** Extracted entries **
▼

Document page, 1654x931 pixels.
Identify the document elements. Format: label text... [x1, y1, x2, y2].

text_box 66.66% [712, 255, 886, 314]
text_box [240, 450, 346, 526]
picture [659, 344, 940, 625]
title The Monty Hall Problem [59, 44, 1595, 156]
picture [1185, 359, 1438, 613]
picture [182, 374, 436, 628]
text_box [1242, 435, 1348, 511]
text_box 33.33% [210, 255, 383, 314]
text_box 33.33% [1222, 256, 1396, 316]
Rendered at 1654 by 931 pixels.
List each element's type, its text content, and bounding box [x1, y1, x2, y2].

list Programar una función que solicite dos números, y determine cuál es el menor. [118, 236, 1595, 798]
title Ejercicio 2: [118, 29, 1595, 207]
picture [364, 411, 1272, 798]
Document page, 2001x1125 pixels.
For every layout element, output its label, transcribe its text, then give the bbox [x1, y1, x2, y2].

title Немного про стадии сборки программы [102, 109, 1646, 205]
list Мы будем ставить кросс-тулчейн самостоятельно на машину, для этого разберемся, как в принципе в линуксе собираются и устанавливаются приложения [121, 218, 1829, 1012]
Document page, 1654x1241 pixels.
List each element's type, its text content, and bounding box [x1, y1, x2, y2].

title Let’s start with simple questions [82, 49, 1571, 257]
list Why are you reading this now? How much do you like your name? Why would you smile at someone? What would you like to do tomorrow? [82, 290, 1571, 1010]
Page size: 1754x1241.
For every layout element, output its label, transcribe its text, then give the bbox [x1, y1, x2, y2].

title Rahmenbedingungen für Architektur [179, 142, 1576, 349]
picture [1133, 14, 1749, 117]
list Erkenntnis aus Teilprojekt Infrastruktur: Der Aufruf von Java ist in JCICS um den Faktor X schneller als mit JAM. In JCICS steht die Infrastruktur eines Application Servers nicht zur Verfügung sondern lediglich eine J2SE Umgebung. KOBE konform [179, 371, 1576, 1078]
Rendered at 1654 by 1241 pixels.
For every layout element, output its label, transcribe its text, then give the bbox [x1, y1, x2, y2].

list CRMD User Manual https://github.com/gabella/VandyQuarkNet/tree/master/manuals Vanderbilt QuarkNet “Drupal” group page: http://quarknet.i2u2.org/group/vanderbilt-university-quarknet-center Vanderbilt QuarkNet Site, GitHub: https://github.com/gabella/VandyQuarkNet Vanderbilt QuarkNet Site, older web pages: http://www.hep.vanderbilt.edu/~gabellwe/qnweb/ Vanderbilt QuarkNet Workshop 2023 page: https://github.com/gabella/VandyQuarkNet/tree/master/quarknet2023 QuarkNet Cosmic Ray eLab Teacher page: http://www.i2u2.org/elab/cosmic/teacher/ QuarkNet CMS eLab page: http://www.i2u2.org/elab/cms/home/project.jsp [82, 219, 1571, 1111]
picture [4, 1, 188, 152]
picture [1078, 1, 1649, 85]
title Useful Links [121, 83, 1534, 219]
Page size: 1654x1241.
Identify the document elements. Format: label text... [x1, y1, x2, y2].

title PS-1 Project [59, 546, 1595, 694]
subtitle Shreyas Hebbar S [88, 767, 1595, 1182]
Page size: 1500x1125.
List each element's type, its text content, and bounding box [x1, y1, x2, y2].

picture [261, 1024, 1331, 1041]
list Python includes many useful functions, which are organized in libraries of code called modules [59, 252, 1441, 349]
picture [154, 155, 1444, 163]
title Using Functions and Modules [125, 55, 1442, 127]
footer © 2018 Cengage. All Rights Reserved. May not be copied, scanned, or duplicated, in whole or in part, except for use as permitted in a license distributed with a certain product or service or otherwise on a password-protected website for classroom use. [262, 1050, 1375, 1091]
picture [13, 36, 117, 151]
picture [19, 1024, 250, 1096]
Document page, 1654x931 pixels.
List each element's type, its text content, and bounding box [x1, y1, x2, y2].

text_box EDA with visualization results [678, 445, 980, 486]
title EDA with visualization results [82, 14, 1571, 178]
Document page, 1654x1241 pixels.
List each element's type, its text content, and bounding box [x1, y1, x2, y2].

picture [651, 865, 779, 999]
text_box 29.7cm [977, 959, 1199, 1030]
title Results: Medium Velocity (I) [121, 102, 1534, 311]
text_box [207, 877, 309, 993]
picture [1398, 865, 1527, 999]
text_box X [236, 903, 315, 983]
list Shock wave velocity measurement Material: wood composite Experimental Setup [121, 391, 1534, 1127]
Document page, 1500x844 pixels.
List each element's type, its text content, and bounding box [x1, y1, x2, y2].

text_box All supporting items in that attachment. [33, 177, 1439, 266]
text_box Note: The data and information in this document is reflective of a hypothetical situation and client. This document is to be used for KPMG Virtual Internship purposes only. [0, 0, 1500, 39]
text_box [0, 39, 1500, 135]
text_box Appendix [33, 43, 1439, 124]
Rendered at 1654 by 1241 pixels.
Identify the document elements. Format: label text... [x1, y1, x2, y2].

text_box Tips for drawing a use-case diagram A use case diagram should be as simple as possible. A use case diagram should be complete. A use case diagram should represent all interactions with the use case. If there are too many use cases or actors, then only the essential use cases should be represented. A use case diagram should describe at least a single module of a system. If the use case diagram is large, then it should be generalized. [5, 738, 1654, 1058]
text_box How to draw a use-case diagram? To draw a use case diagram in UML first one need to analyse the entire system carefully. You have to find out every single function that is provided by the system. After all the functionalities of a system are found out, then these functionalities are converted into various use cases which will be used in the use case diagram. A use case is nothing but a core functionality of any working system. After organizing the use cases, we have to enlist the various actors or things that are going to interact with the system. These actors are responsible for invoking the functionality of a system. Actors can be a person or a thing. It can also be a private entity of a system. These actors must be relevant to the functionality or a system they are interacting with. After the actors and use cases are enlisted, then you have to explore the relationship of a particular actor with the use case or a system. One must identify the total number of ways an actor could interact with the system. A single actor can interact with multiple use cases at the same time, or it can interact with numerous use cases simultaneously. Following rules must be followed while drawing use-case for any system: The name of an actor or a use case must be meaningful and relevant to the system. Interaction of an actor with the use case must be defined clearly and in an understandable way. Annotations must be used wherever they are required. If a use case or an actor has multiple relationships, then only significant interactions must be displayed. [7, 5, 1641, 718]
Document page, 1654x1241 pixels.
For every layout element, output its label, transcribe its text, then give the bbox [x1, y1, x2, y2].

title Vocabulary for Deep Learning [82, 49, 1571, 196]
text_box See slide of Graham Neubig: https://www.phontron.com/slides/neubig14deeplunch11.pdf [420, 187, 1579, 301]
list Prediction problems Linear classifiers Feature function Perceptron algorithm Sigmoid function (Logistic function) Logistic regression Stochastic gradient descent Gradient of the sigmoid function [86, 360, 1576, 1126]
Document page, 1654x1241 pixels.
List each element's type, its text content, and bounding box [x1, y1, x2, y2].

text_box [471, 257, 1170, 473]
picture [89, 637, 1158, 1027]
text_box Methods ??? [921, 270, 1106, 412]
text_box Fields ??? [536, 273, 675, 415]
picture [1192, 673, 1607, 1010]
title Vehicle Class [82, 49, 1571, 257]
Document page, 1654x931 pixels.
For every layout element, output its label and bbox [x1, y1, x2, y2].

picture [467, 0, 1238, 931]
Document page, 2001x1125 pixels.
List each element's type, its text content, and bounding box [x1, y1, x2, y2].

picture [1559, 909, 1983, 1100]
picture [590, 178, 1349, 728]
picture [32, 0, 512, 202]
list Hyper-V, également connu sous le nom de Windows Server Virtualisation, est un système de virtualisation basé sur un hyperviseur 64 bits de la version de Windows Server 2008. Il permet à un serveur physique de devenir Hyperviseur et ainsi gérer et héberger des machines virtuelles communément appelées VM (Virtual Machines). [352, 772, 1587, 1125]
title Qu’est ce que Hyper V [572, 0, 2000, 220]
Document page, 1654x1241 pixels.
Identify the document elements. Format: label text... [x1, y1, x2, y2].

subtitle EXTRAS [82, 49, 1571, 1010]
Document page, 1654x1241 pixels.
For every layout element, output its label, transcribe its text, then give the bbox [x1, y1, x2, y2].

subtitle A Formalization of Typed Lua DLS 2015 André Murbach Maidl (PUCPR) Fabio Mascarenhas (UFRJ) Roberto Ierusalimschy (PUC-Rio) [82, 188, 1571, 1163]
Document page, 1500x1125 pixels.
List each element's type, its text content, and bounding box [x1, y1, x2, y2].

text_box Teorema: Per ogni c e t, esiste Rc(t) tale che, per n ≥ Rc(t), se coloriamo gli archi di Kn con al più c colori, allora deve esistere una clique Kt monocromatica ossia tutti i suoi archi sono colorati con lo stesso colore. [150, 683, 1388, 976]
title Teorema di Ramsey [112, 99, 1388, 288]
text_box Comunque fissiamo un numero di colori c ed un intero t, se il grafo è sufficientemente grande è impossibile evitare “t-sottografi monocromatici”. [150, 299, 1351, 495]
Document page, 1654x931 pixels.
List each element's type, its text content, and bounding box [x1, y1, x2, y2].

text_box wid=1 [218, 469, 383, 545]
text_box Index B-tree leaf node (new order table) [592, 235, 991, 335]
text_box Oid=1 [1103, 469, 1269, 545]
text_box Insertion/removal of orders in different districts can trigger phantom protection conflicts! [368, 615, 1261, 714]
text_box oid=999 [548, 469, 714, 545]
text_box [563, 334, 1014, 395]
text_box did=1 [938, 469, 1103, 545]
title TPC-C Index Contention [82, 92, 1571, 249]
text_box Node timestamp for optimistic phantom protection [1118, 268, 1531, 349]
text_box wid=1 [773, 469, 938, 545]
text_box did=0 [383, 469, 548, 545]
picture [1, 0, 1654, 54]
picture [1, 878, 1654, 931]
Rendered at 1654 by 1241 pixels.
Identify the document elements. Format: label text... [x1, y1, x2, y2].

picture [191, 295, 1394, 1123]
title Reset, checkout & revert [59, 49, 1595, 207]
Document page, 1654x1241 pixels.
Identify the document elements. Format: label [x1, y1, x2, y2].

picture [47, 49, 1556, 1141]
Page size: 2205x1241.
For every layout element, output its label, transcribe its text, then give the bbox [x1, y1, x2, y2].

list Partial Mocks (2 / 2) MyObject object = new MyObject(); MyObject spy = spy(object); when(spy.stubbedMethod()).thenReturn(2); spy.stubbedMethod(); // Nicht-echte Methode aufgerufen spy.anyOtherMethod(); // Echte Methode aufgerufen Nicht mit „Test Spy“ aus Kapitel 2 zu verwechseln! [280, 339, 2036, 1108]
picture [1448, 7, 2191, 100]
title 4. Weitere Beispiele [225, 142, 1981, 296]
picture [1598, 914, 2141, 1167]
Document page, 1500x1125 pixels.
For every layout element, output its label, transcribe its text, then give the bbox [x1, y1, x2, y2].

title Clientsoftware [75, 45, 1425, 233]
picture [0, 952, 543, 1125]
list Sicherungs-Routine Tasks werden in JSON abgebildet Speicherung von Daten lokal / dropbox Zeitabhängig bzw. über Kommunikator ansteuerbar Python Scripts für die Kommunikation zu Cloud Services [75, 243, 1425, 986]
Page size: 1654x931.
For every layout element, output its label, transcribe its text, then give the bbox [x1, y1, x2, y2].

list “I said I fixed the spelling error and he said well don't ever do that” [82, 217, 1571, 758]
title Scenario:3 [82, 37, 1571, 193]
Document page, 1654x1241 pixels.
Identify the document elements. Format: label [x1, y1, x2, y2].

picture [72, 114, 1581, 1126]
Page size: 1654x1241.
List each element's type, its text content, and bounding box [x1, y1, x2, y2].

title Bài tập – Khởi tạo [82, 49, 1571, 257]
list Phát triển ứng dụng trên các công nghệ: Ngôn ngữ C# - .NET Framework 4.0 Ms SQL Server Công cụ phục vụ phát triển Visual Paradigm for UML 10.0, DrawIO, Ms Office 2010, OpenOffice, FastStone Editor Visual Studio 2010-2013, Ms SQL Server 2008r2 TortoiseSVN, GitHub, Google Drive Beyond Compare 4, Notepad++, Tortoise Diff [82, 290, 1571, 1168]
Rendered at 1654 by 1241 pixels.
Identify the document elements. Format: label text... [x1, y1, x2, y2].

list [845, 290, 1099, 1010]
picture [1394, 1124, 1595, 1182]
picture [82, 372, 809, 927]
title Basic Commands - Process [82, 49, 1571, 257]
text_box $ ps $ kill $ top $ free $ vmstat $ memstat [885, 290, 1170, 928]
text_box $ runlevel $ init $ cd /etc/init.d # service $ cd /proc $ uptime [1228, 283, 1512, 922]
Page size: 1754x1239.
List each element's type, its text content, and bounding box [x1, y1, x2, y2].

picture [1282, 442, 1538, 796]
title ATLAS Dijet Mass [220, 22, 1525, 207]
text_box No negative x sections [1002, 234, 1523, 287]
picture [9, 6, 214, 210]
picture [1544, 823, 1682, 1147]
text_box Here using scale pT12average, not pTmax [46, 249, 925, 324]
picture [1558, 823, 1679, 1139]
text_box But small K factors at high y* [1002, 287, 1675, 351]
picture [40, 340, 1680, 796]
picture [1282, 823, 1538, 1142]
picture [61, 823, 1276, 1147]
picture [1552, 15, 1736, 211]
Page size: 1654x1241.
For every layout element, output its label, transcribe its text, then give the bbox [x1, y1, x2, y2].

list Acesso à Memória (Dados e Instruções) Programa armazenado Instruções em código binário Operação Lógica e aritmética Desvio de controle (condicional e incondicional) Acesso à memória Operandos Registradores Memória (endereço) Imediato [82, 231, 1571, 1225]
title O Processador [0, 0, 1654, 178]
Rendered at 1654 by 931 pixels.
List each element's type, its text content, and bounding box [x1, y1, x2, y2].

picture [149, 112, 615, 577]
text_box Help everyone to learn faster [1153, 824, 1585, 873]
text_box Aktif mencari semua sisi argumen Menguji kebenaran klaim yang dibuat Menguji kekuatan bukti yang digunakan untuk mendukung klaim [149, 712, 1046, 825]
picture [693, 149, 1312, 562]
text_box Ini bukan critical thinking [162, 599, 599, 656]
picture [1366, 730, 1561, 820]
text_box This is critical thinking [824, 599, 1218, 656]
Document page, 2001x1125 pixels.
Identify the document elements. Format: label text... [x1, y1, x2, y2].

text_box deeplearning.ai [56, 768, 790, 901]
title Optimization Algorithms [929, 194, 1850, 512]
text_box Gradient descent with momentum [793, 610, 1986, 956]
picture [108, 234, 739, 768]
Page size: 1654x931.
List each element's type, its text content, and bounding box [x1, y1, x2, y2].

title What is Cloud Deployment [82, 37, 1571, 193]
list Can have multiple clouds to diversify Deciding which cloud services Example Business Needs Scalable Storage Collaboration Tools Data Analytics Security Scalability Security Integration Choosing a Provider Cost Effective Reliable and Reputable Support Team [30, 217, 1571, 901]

▲

** What the task asks **
Substitute "enclosing rectangle" for "bounding box" in everything from the line containing "Page size: 1754x1239." down to the line containing "text_box No negative", and give those lines again with all else unchanged.

** Response to the task **
Page size: 1754x1239.
List each element's type, its text content, and enclosing rectangle [x1, y1, x2, y2].

picture [1282, 442, 1538, 796]
title ATLAS Dijet Mass [220, 22, 1525, 207]
text_box No negative x sections [1002, 234, 1523, 287]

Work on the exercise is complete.